In the present study, regression analysis (without adjustment for ST) suggested that rPBP3 is associated with increased risk of eye infection and hospitalization. However, ST-specific analysis indicated that pathogenicity is correlated with STs rather than with resistance genotypes. For instance, ST395, ST396 and ST201 were significantly associated with eye infections but only the two latter STs were associated with PBP3-mediated resistance.
Irrespective of resistance genotypes, a number of STs in this study had clinical characteristics recognizable from previous reports: ST159 was predominantly isolated from the respiratory tract of hospitalized elderly patients, consistent with ST159 being adapted to infection in chronic obstructive pulmonary disease (COPD) ; and the high proportion of ST57 in children is consistent with a previously reported association with acute otitis media (AOM) . Finally, the high hospitalization rate of patients with ST14-PBP3 type A corresponds well with the potential of this strain to cause pneumonia  and invasive disease [3, 4, 42].
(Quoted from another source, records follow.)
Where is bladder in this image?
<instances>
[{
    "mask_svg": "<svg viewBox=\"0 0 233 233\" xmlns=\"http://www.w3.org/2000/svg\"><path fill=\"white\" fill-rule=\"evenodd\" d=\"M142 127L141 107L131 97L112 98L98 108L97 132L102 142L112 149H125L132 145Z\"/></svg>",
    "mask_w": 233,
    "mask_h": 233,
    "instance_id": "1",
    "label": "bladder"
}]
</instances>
These observations are in accordance with a recent population study suggesting association between population structure and disease . In conclusion, the association between rPBP3 and pathogenicity suggested by the regression analysis most likely reflects that some of the most frequently occurring rPBP3 strains in this study also possessed strain-associated virulence properties. Identification of virulence determinants is beyond the scope of this study. However, our observations underline that studies on the correlation between resistance genotypes and pathogenicity should include molecular strain characterization. Accordingly, the previously reported association between PBP3-mediated resistance and clinical characteristics [17, 51] may be spurious.